When you once had a “normal” life working at a job that paid your bills, while living in a comfortable apartment that met your urban needs, like eating out with your mother for Thanksgiving dinner or enjoying a movie or perhaps the simple pleasure of enjoying a cup of coffee on your porch on a Sunday morning, it’s a shock to your psyche when all of those “normal” things abruptly cease and you’re transported to another lifestyle that is foreign to what you knew.
There’s a multiplicity of hard core realities that you now have to deal with. The loss of the life you had is overwhelming. The loss of everything you once “owned” is stark. Now you only “own” what you can carry with your two-hands. The indignity of sharing with 200 other women the common bathrooms and showers, no real personal time to yourself, always living in public view of other women’s (or men’s in some instances) eyes and ears. Incumbent weather becomes your enemy to being comfortable when you live out in the elements, and there is always the fear of being robbed or raped while living on the streets. There are times (more frequent than not) when you have to settle for less than you need or want and then be “happy” that the less wasn’t more.
You’re looking for a way out of this homeless existence, a rope of hope to grasp and hold onto for dear life, to swing over to the other side to a “land of milk and honey,” the new “normal.” So, here I am holding on firmly to my “rope of hope,” Daybreak Arts, enjoying the Gala and everyone who came, giving their support and expressing their love for the creative drawings and sculptures that Sam and I worked on. Everyone was so friendly and genuinely sincere in their appreciation. I was on an extreme emotional high. It seemed like I was a “Cinderella” at the ball.
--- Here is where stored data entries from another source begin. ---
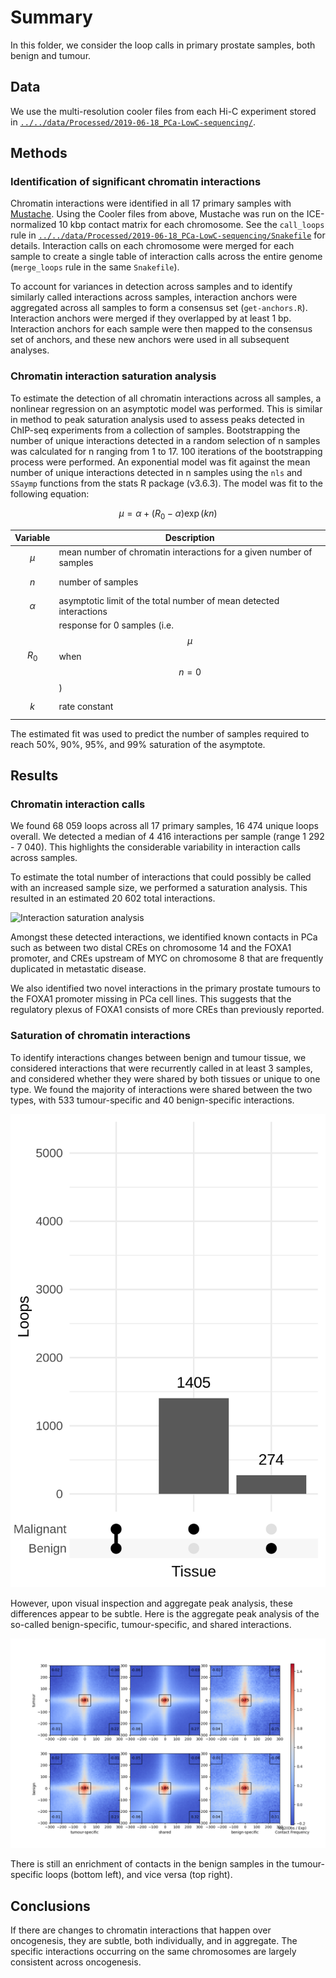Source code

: # Summary

In this folder, we consider the loop calls in primary prostate samples, both benign and tumour.

## Data

We use the multi-resolution cooler files from each Hi-C experiment stored in [`../../data/Processed/2019-06-18_PCa-LowC-sequencing/`](../../data/Processed/2019-06-18_PCa-LowC-sequencing/).

## Methods

### Identification of significant chromatin interactions

Chromatin interactions were identified in all 17 primary samples with [Mustache](https://doi.org/10.1186/s13059-020-02167-0).
Using the Cooler files from above, Mustache was run on the ICE-normalized 10 kbp contact matrix for each chromosome.
See the `call_loops` rule in [`../../data/Processed/2019-06-18_PCa-LowC-sequencing/Snakefile`](../../data/Processed/2019-06-18_PCa-LowC-sequencing/Snakefile) for details.
Interaction calls on each chromosome were merged for each sample to create a single table of interaction calls across the entire genome (`merge_loops` rule in the same `Snakefile`).

To account for variances in detection across samples and to identify similarly called interactions across samples, interaction anchors were aggregated across all samples to form a consensus set (`get-anchors.R`).
Interaction anchors were merged if they overlapped by at least 1 bp.
Interaction anchors for each sample were then mapped to the consensus set of anchors, and these new anchors were used in all subsequent analyses.

### Chromatin interaction saturation analysis

To estimate the detection of all chromatin interactions across all samples, a nonlinear regression on an asymptotic model was performed.
This is similar in method to peak saturation analysis used to assess peaks detected in ChIP-seq experiments from a collection of samples.
Bootstrapping the number of unique interactions detected in a random selection of n samples was calculated for n ranging from 1 to 17.
100 iterations of the bootstrapping process were performed.
An exponential model was fit against the mean number of unique interactions detected in n samples using the `nls` and `SSaymp` functions from the stats R package (v3.6.3).
The model was fit to the following equation:

$$
\mu = \alpha + (R_0 - \alpha) \exp(kn)
$$

| Variable   | Description                                                         |
| ---------- | ------------------------------------------------------------------- |
| $$\mu$$    | mean number of chromatin interactions for a given number of samples |
| $$n$$      | number of samples                                                   |
| $$\alpha$$ | asymptotic limit of the total number of mean detected interactions  |
| $$R_0$$    | response for 0 samples (i.e. $$\mu$$ when $$n = 0$$)                |
| $$k$$      | rate constant                                                       |

The estimated fit was used to predict the number of samples required to reach 50%, 90%, 95%, and 99% saturation of the asymptote.

## Results

### Chromatin interaction calls

We found 68 059 loops across all 17 primary samples, 16 474 unique loops overall.
We detected a median of 4 416 interactions per sample (range 1 292 - 7 040).
This highlights the considerable variability in interaction calls across samples.

To estimate the total number of interactions that could possibly be called with an increased sample size, we performed a saturation analysis.
This resulted in an estimated 20 602 total interactions.

![Interaction saturation analysis](Plots/loop-saturation.All.png)

Amongst these detected interactions, we identified known contacts in PCa such as between two distal CREs on chromosome 14 and the FOXA1 promoter, and CREs upstream of MYC on chromosome 8 that are frequently duplicated in metastatic disease.

We also identified two novel interactions in the primary prostate tumours to the FOXA1 promoter missing in PCa cell lines. This suggests that the regulatory plexus of FOXA1 consists of more CREs than previously reported.

### Saturation of chromatin interactions

To identify interactions changes between benign and tumour tissue, we considered interactions that were recurrently called in at least 3 samples, and considered whether they were shared by both tissues or unique to one type.
We found the majority of interactions were shared between the two types, with 533 tumour-specific and 40 benign-specific interactions.

![Shared and tissue type-specific interactions](../../results/2020-10-06_loops/Plots/loop-calls.by-type.png)

However, upon visual inspection and aggregate peak analysis, these differences appear to be subtle.
Here is the aggregate peak analysis of the so-called benign-specific, tumour-specific, and shared interactions.

![benign-specific, tumour-specific, and shared interactions](../../results/2020-10-06_loops/Plots/apa.specific-loops.png)

There is still an enrichment of contacts in the benign samples in the tumour-specific loops (bottom left), and vice versa (top right).

## Conclusions

If there are changes to chromatin interactions that happen over oncogenesis, they are subtle, both individually, and in aggregate.
The specific interactions occurring on the same chromosomes are largely consistent across oncogenesis.
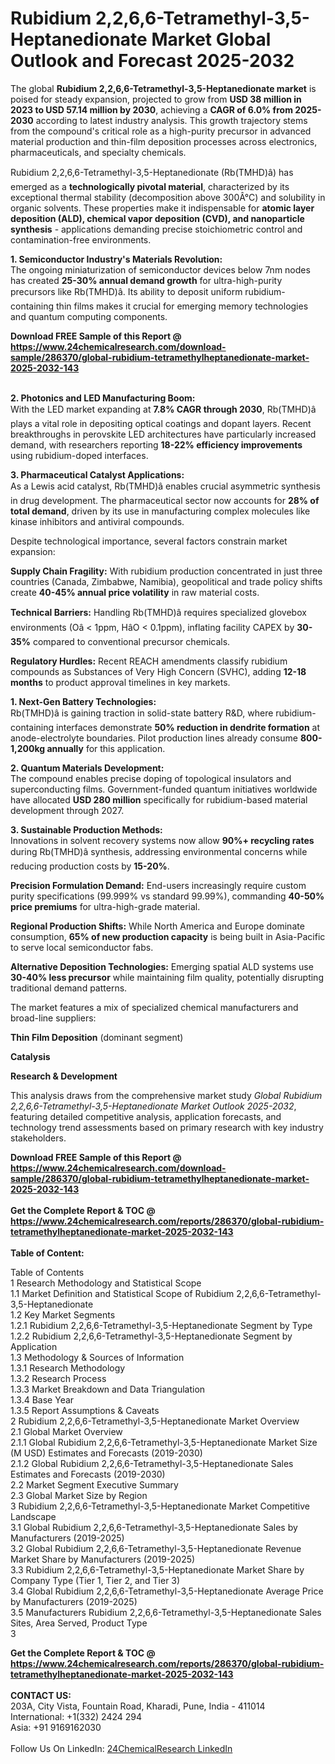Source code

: <h1>Rubidium 2,2,6,6-Tetramethyl-3,5-Heptanedionate Market Global Outlook and Forecast 2025-2032</h1><p>The global <strong>Rubidium 2,2,6,6-Tetramethyl-3,5-Heptanedionate market</strong> is poised for steady expansion, projected to grow from <strong>USD 38 million in 2023 to USD 57.14 million by 2030</strong>, achieving a <strong>CAGR of 6.0% from 2025-2030</strong> according to latest industry analysis. This growth trajectory stems from the compound's critical role as a high-purity precursor in advanced material production and thin-film deposition processes across electronics, pharmaceuticals, and specialty chemicals.</p><p>Rubidium 2,2,6,6-Tetramethyl-3,5-Heptanedionate (Rb(TMHD)â) has emerged as a <strong>technologically pivotal material</strong>, characterized by its exceptional thermal stability (decomposition above 300Â°C) and solubility in organic solvents. These properties make it indispensable for <strong>atomic layer deposition (ALD), chemical vapor deposition (CVD), and nanoparticle synthesis</strong> - applications demanding precise stoichiometric control and contamination-free environments.</p><p><strong>1. Semiconductor Industry's Materials Revolution:</strong><br>
The ongoing miniaturization of semiconductor devices below 7nm nodes has created <strong>25-30% annual demand growth</strong> for ultra-high-purity precursors like Rb(TMHD)â. Its ability to deposit uniform rubidium-containing thin films makes it crucial for emerging memory technologies and quantum computing components.</p><div><b>Download FREE Sample of this Report @ 
            <a href="https://www.24chemicalresearch.com/download-sample/286370/global-rubidium-tetramethylheptanedionate-market-2025-2032-143">
            https://www.24chemicalresearch.com/download-sample/286370/global-rubidium-tetramethylheptanedionate-market-2025-2032-143</a></b></div><br><p><strong>2. Photonics and LED Manufacturing Boom:</strong><br>
With the LED market expanding at <strong>7.8% CAGR through 2030</strong>, Rb(TMHD)â plays a vital role in depositing optical coatings and dopant layers. Recent breakthroughs in perovskite LED architectures have particularly increased demand, with researchers reporting <strong>18-22% efficiency improvements</strong> using rubidium-doped interfaces.</p><p><strong>3. Pharmaceutical Catalyst Applications:</strong><br>
As a Lewis acid catalyst, Rb(TMHD)â enables crucial asymmetric synthesis in drug development. The pharmaceutical sector now accounts for <strong>28% of total demand</strong>, driven by its use in manufacturing complex molecules like kinase inhibitors and antiviral compounds.</p><p>Despite technological importance, several factors constrain market expansion:</p><p><strong>Supply Chain Fragility:</strong> With rubidium production concentrated in just three countries (Canada, Zimbabwe, Namibia), geopolitical and trade policy shifts create <strong>40-45% annual price volatility</strong> in raw material costs.</p><p><strong>Technical Barriers:</strong> Handling Rb(TMHD)â requires specialized glovebox environments (Oâ &lt; 1ppm, HâO &lt; 0.1ppm), inflating facility CAPEX by <strong>30-35%</strong> compared to conventional precursor chemicals.</p><p><strong>Regulatory Hurdles:</strong> Recent REACH amendments classify rubidium compounds as Substances of Very High Concern (SVHC), adding <strong>12-18 months</strong> to product approval timelines in key markets.</p><p><strong>1. Next-Gen Battery Technologies:</strong><br>
Rb(TMHD)â is gaining traction in solid-state battery R&amp;D, where rubidium-containing interfaces demonstrate <strong>50% reduction in dendrite formation</strong> at anode-electrolyte boundaries. Pilot production lines already consume <strong>800-1,200kg annually</strong> for this application.</p><p><strong>2. Quantum Materials Development:</strong><br>
The compound enables precise doping of topological insulators and superconducting films. Government-funded quantum initiatives worldwide have allocated <strong>USD 280 million</strong> specifically for rubidium-based material development through 2027.</p><p><strong>3. Sustainable Production Methods:</strong><br>
Innovations in solvent recovery systems now allow <strong>90%+ recycling rates</strong> during Rb(TMHD)â synthesis, addressing environmental concerns while reducing production costs by <strong>15-20%</strong>.</p><p><strong>Precision Formulation Demand:</strong> End-users increasingly require custom purity specifications (99.999% vs standard 99.99%), commanding <strong>40-50% price premiums</strong> for ultra-high-grade material.</p><p><strong>Regional Production Shifts:</strong> While North America and Europe dominate consumption, <strong>65% of new production capacity</strong> is being built in Asia-Pacific to serve local semiconductor fabs.</p><p><strong>Alternative Deposition Technologies:</strong> Emerging spatial ALD systems use <strong>30-40% less precursor</strong> while maintaining film quality, potentially disrupting traditional demand patterns.</p><p>The market features a mix of specialized chemical manufacturers and broad-line suppliers:</p><p><strong>Thin Film Deposition</strong> (dominant segment)</p><p><strong>Catalysis</strong></p><p><strong>Research &amp; Development</strong></p><p>This analysis draws from the comprehensive market study <em>Global Rubidium 2,2,6,6-Tetramethyl-3,5-Heptanedionate Market Outlook 2025-2032</em>, featuring detailed competitive analysis, application forecasts, and technology trend assessments based on primary research with key industry stakeholders.</p><div><b>Download FREE Sample of this Report @ 
            <a href="https://www.24chemicalresearch.com/download-sample/286370/global-rubidium-tetramethylheptanedionate-market-2025-2032-143">
            https://www.24chemicalresearch.com/download-sample/286370/global-rubidium-tetramethylheptanedionate-market-2025-2032-143</a></b></div><br><div><b>Get the Complete Report & TOC @ 
            <a href="https://www.24chemicalresearch.com/reports/286370/global-rubidium-tetramethylheptanedionate-market-2025-2032-143">
            https://www.24chemicalresearch.com/reports/286370/global-rubidium-tetramethylheptanedionate-market-2025-2032-143</a></b></div><br>
            <b>Table of Content:</b><p>Table of Contents<br />
1 Research Methodology and Statistical Scope<br />
1.1 Market Definition and Statistical Scope of Rubidium 2,2,6,6-Tetramethyl-3,5-Heptanedionate<br />
1.2 Key Market Segments<br />
1.2.1 Rubidium 2,2,6,6-Tetramethyl-3,5-Heptanedionate Segment by Type<br />
1.2.2 Rubidium 2,2,6,6-Tetramethyl-3,5-Heptanedionate Segment by Application<br />
1.3 Methodology & Sources of Information<br />
1.3.1 Research Methodology<br />
1.3.2 Research Process<br />
1.3.3 Market Breakdown and Data Triangulation<br />
1.3.4 Base Year<br />
1.3.5 Report Assumptions & Caveats<br />
2 Rubidium 2,2,6,6-Tetramethyl-3,5-Heptanedionate Market Overview<br />
2.1 Global Market Overview<br />
2.1.1 Global Rubidium 2,2,6,6-Tetramethyl-3,5-Heptanedionate Market Size (M USD) Estimates and Forecasts (2019-2030)<br />
2.1.2 Global Rubidium 2,2,6,6-Tetramethyl-3,5-Heptanedionate Sales Estimates and Forecasts (2019-2030)<br />
2.2 Market Segment Executive Summary<br />
2.3 Global Market Size by Region<br />
3 Rubidium 2,2,6,6-Tetramethyl-3,5-Heptanedionate Market Competitive Landscape<br />
3.1 Global Rubidium 2,2,6,6-Tetramethyl-3,5-Heptanedionate Sales by Manufacturers (2019-2025)<br />
3.2 Global Rubidium 2,2,6,6-Tetramethyl-3,5-Heptanedionate Revenue Market Share by Manufacturers (2019-2025)<br />
3.3 Rubidium 2,2,6,6-Tetramethyl-3,5-Heptanedionate Market Share by Company Type (Tier 1, Tier 2, and Tier 3)<br />
3.4 Global Rubidium 2,2,6,6-Tetramethyl-3,5-Heptanedionate Average Price by Manufacturers (2019-2025)<br />
3.5 Manufacturers Rubidium 2,2,6,6-Tetramethyl-3,5-Heptanedionate Sales Sites, Area Served, Product Type<br />
3</p><div><b>Get the Complete Report & TOC @ 
            <a href="https://www.24chemicalresearch.com/reports/286370/global-rubidium-tetramethylheptanedionate-market-2025-2032-143">
            https://www.24chemicalresearch.com/reports/286370/global-rubidium-tetramethylheptanedionate-market-2025-2032-143</a></b></div><br><b>CONTACT US:</b><br>
            203A, City Vista, Fountain Road, Kharadi, Pune, India - 411014<br>
            International: +1(332) 2424 294<br>
            Asia: +91 9169162030 <br><br>
            Follow Us On LinkedIn: <a href="https://www.linkedin.com/company/24chemicalresearch/">24ChemicalResearch LinkedIn</a>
I was musing on this thought while all around me the guests were leaving, the people who had helped with setting up the Gala were putting away that tablecloths, taking down and packing the pictures, taking out the nails that had hung the art pieces to the walls. There was a buzz of activity all around me, people with happy but tired faces and quiet conversation and laughter, when the thought came into my mind that all of these wonderful people would be going to their homes. They would drive their cars to the streets where they live, park in their driveways or garages, open their doors with a key to their homes hung on their key chains and enter in, to their beds and sleep a comfortable sleep with their windows and doors locked to keep them safe.
And where would Sam and I sleep that night after the Gala? We would go to sleep on a single sleeping bag, the two of us on top of a tent that we laid down on a concrete floor at someone’s business facility, hoping that it would not rain, that we would not be discovered and be told to leave or worse, receive a citation for trespassing. So here I am, sitting in a chair and suddenly I get very sad while I’m extremely happy about the Daybreak Arts Gala. How weird and bizarre is that?”
-Kateri Pomeroy Fulks (Daybreak Arts Artist Collective member since May 2014)
Kateri wrote this blog post in Fall 2014 after exhibiting in her first art gala with us. In Spring 2015, Kateri transitioned into housing with the help of local nonprofit Open Table Nashville, Inc.